Kyle exhaled harshly, pacing toward the entrance. "Well, that was pointless. We followed the damn instructions—bled into the stone, wore the cursed rings. Still locked in."

He turned, frustration crackling in his voice. "Screw it. Let's just break the damn door."

But before they could move—

An invisible force slammed down upon them like the weight of a falling mountain.

Tyler cried out, stumbling to one knee. His body felt as if it had doubled in weight in an instant. Every breath burned in his lungs.

"What the hell—?!" he gasped, turning toward the others.

Kyle had collapsed, clutching at his chest, veins bulging beneath his skin.

And Cecilia—Cecilia was screaming.

Blood streamed from their eyes like tears of fire. Crimson trails fell freely, streaking down their cheeks.

"S-Stop it! Make it stop!" Tyler shouted, trying to reach Cecilia.

But then he saw her.

Her body convulsed violently, arching back unnaturally. Her scream cut through the air like glass. Her eyes—once a sharp amber—glowed molten silver. And her blood… it was no longer red.
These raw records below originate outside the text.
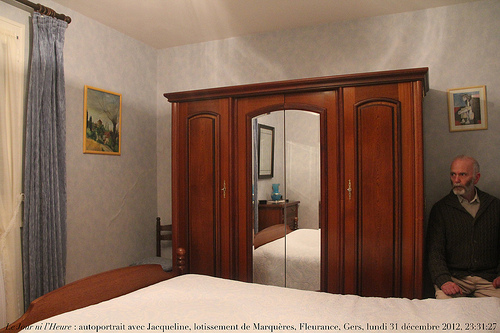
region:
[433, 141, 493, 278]
MAN IS seated beside the door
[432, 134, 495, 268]
man is looking in one direction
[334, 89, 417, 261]
the wardrobe uis made of wood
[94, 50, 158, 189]
a picture frame is on the wall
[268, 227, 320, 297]
bed is reflectd throughh the mirror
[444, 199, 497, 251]
sweater is black incolor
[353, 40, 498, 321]
a man is sitting in a bedroom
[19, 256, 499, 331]
the bedstead is wooden in the bedroom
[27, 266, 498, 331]
a white bedspread is on the bed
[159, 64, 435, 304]
a mirror is in the center of the closet cupboard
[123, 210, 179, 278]
a ladder back chair is in the corner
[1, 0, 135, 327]
a framed painting is on the wall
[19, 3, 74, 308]
the curtains are blue in the bedroom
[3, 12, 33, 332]
a window has white curtains on it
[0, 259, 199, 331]
Brown foot board on bed.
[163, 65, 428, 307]
Brown wardrobe in room.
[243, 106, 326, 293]
Mirror on front of wardrobe.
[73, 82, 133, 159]
Picture hanging on wall.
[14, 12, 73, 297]
Gray blue curtain hanging at window.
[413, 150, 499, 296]
Man sitting next to wardrobe.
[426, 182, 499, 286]
Man dressed in brown sweater.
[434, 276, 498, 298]
Man dressed in tan pants.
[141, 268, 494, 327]
White bedspread on bed.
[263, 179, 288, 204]
Reflection of blue vase in wardrobe mirror.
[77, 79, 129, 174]
a picture hanging on a wall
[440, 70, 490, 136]
a framed picture hanging on a wall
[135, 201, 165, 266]
a wood chair with a cushion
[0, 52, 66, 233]
blue and white curtains hanging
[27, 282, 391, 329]
a bed with a white cover on it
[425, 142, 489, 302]
a man sitting in a chair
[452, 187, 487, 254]
a man wearing a black sweater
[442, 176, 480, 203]
a man with facial hair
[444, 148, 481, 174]
a man with a receding hair line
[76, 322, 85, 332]
black print style letter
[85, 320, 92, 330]
black print style letter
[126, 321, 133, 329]
black print style letter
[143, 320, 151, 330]
black print style letter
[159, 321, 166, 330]
black print style letter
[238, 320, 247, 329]
black print style letter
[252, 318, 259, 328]
black print style letter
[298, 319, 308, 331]
black print style letter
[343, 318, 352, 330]
black print style letter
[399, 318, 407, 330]
black print style letter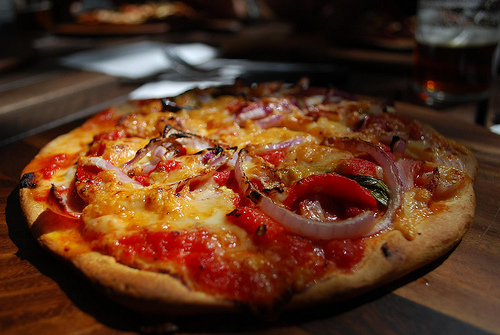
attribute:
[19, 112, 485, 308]
pizza — part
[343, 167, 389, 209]
leaf — green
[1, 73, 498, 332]
table — part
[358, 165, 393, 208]
leaf — green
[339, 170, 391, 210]
leaf — green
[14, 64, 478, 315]
pizza — round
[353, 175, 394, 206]
vegetable — green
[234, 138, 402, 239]
onion — part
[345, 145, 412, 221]
leaf — green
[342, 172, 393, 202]
leaf — green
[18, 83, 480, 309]
pizza — small, round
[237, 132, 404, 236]
onion — big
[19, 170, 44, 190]
spot — dark, big, black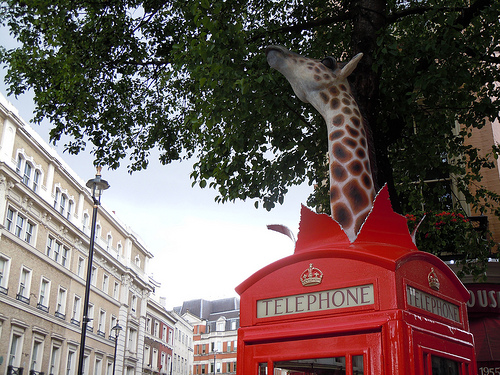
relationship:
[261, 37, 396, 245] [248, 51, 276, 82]
giraffe eatin leaves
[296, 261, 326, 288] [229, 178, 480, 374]
crown on cabin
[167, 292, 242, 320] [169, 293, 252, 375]
roof of buildings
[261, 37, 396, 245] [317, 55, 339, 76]
giraffe has eye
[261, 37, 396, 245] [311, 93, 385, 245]
giraffe has neck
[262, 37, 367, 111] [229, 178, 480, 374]
head through cabin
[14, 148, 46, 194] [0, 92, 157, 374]
windows on buildings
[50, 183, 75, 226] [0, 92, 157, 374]
windows on buildings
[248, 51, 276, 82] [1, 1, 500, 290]
leaves on tree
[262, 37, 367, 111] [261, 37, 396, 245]
head of giraffe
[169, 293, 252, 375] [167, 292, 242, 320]
buildings with roof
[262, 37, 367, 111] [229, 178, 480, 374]
head poked thru top cabin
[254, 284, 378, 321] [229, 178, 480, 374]
telephone on cabin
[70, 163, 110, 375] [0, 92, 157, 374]
pole near buildings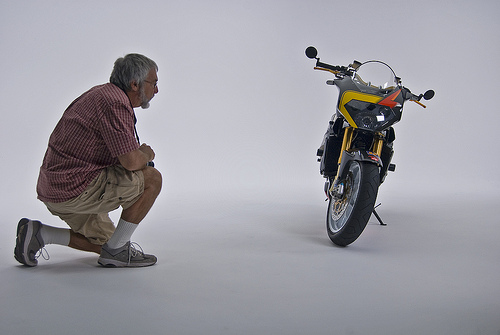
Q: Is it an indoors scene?
A: Yes, it is indoors.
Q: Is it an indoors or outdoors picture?
A: It is indoors.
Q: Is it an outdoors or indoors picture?
A: It is indoors.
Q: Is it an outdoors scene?
A: No, it is indoors.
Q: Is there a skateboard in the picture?
A: No, there are no skateboards.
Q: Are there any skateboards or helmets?
A: No, there are no skateboards or helmets.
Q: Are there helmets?
A: No, there are no helmets.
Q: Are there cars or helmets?
A: No, there are no helmets or cars.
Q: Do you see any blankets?
A: No, there are no blankets.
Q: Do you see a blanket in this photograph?
A: No, there are no blankets.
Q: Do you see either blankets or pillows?
A: No, there are no blankets or pillows.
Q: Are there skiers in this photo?
A: No, there are no skiers.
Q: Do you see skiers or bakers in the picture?
A: No, there are no skiers or bakers.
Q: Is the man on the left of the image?
A: Yes, the man is on the left of the image.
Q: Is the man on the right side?
A: No, the man is on the left of the image.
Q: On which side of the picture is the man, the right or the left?
A: The man is on the left of the image.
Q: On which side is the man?
A: The man is on the left of the image.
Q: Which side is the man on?
A: The man is on the left of the image.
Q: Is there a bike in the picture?
A: Yes, there is a bike.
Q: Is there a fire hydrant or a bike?
A: Yes, there is a bike.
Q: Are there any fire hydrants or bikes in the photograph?
A: Yes, there is a bike.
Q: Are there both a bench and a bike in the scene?
A: No, there is a bike but no benches.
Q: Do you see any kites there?
A: No, there are no kites.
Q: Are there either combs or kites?
A: No, there are no kites or combs.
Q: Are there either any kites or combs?
A: No, there are no kites or combs.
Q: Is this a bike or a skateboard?
A: This is a bike.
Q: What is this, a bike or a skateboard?
A: This is a bike.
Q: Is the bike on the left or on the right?
A: The bike is on the right of the image.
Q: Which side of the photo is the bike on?
A: The bike is on the right of the image.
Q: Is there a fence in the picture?
A: No, there are no fences.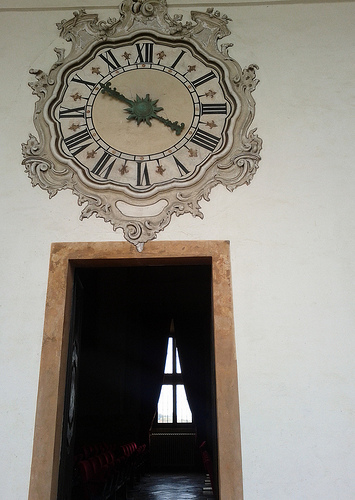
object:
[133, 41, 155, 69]
number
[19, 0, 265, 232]
clock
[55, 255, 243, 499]
door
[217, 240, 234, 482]
marble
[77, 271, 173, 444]
drapes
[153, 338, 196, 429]
window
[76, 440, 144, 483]
seats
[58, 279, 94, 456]
screen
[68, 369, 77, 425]
woman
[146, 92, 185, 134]
hands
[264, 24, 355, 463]
walls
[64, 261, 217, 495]
room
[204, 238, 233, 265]
corner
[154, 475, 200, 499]
reflection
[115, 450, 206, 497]
floor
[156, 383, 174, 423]
panes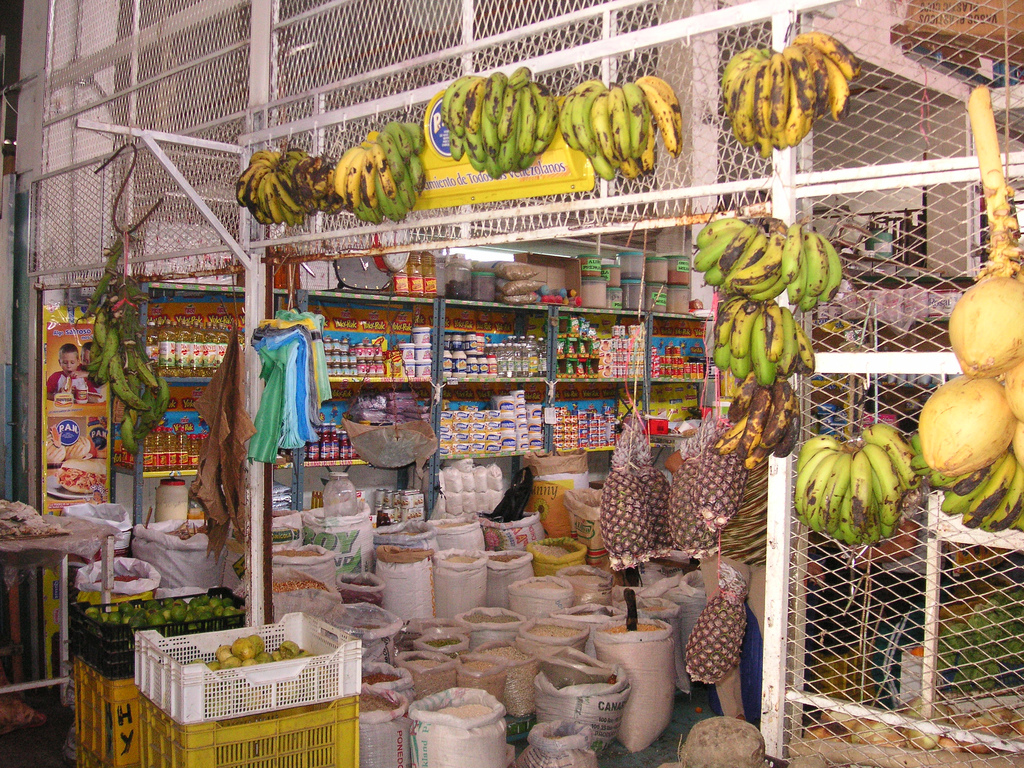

It had turned black, like ink boiling from her veins.

"No—Cecilia!!"

Tyler surged toward her, only to see Kyle suddenly jerk upward—screaming—as black chains burst from the ground like serpents. They coiled around him, dragging him backward, crushing his limbs with sickening cracks. The sound of bone breaking echoed across the stone.

Kyle's voice became a gurgling howl of agony.

"Stop it!! STOP!" Tyler roared, tears falling fast as he reached out with shaking hands.

But it was too late.

And then—it hit him.

The heat.

First a flicker, like someone had lit a match beside his skin. Then a growing burn. Then... an inferno. His body felt as if it were being scorched alive from within. The pain was instant, total, and incomprehensible.

But strangely—his clothes didn't catch fire. Nothing around him burned.

Only he did.

He dropped to the ground, writhing in agony. The scream that tore from his throat was primal—a sound born not of fear, but the full unraveling of a soul.

"I'M BURNING—GOD, I'M BURNING!"

His voice cracked.

"HELP ME!!"

But they were alone.

Each of them—trapped in a personal storm of torment, unable to see, to help, to reach one another.

And then, as quickly as it had begun...

Darkness.

The agony gave way to silence. The world folded inward.

And one by one, they fell.

Three bodies collapsed to the cold stone floor, rings still glowing faintly on their fingers, as the firelight dimmed... and the chamber consumed them.